Sifma has been one of the first industry groups to raise concerns about the Securities and Exchange Commission’s (SEC) proposals regarding the introduction of new requirements for broker-dealers and transfer agents to collect data on lost or missing security holders. The association (one of around a dozen to respond initially) is asking the regulator to provide more guidance on when a security holder is to be deemed as “missing” rather than an “active client”, and how all of this differs from a “lost” security holder; semantics are therefore very much a concern.
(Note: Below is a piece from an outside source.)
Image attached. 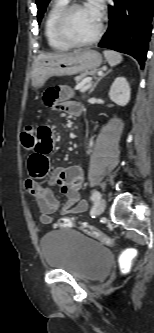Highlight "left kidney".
I'll return each mask as SVG.
<instances>
[{"label":"left kidney","mask_w":154,"mask_h":333,"mask_svg":"<svg viewBox=\"0 0 154 333\" xmlns=\"http://www.w3.org/2000/svg\"><path fill=\"white\" fill-rule=\"evenodd\" d=\"M131 89L124 77H117L109 91V98L120 106H125L130 100Z\"/></svg>","instance_id":"left-kidney-1"}]
</instances>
At the root of it, the amendments would impose certain obligations on broker-dealers to search for lost security holders and would also require that transfer agents provide a single written notification within a designated timeframe to each missing security holder that they have been sent a cheque that has not yet been negotiated. It would also require both broker-dealers and transfer agents to maintain records that they have compiled with its new rule for a period of three years. The aim is therefore to ensure that reasonable efforts are made (and an audit trail is present) to locate security holders that may have dropped off the radar.
However, Sifma is keen for more clarity on the terms that the SEC is using in its paper, which is available for comment on by the industry for the next two months. There is some confusion about the definition of a “missing” security holder versus on that is considered “lost”, as well as the timeframes and conditions regarding the determination of these categories.
On this note, the association states in its letter: “Sifma believes that if a broker-dealer is able to redeposit the funds into the account after receiving a returned cheque or as a matter of practice deposits a non-negotiated cheque into the account after specified time period, that security holder should not be considered missing for the purposes of this rule. Such a clarification would alleviate customer confusion in receiving a notification that they have not negotiated a cheque whose proceeds are already in their account. In addition, this clarification would relieve broker-dealers from incurring unnecessary time and expense in a process to locate a missing security holder based on an event (cheque not negotiated), when in actuality the security holder is an active client and, therefore, not missing.”
Sifma is keen for the “missing security holder” moniker to be changed to something less misleading such as “unresponsive payee”, given that the definition is to do with whether negotiation has taken place regarding payments.
The shareholder is considered lost when correspondence sent to his or her address on file is returned as undeliverable by the post office and the transfer agent has not received any information regarding the security holder’s new address. On this subject, Sifma suggests that there should be a limited definition with regards to correspondence between these security holders and broker-dealers or transfer agents when determining whether they are “lost”, rather than being required to monitor any returned communications.
The SEC estimates that the annual cost for all transfer agents to comply with its new proposal will be around the US$5.08 million mark, whereas for broker dealers it would be around US$9.88 million. With regards to the SEC’s call for a review of these cost estimates, the association reckons that the regulator’s original figures are “extremely low” and actual costs could be four times more for both broker-dealers and transfer agents.
In order to keep some costs down, Sifma suggests that electronic communications to these lost and missing security holders should be a preferred option.